# WHAT IS BEING ASKED:
Give the number of lines in the material below that include "change", and write nothing else.

____________

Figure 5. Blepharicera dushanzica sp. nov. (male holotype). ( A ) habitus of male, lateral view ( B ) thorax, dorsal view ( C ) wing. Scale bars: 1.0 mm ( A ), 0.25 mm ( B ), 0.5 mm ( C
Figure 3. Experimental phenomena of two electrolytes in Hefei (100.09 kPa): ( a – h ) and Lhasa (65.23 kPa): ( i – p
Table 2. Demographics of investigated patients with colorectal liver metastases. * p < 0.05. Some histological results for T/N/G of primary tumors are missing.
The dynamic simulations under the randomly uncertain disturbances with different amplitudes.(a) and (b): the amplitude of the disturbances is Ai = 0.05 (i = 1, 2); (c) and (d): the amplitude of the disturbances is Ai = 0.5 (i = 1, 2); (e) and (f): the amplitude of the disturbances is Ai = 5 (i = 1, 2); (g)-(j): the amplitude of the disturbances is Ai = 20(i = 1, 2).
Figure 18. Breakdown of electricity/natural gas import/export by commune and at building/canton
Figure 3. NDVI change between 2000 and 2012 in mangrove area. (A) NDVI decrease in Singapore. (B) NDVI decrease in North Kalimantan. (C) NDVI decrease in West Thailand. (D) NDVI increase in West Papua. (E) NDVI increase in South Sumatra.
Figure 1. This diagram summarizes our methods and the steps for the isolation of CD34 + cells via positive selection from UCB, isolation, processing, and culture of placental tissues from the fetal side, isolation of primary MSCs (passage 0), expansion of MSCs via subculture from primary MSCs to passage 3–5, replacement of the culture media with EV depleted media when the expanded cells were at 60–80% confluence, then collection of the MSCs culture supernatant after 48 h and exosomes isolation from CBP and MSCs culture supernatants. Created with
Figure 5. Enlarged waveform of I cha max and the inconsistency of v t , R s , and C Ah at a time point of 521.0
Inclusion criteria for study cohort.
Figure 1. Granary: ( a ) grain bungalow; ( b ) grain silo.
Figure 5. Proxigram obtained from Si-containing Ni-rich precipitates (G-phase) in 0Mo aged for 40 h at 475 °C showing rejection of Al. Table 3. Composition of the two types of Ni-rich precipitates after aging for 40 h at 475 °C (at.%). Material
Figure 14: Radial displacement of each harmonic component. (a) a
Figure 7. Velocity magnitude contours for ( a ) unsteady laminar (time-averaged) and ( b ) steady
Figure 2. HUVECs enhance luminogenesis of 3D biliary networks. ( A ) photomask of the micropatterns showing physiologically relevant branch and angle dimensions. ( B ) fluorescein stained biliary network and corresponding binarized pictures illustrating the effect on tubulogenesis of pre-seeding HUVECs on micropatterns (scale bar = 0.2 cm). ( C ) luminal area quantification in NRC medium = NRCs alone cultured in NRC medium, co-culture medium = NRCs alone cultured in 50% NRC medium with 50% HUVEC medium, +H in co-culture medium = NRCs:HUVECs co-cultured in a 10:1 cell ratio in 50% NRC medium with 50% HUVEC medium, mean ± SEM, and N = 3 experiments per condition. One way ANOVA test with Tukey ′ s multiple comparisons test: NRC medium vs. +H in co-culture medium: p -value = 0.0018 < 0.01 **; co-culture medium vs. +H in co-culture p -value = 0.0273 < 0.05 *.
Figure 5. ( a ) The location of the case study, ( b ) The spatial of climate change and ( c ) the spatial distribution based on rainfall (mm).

____________

# WRITTEN RESPONSE:
2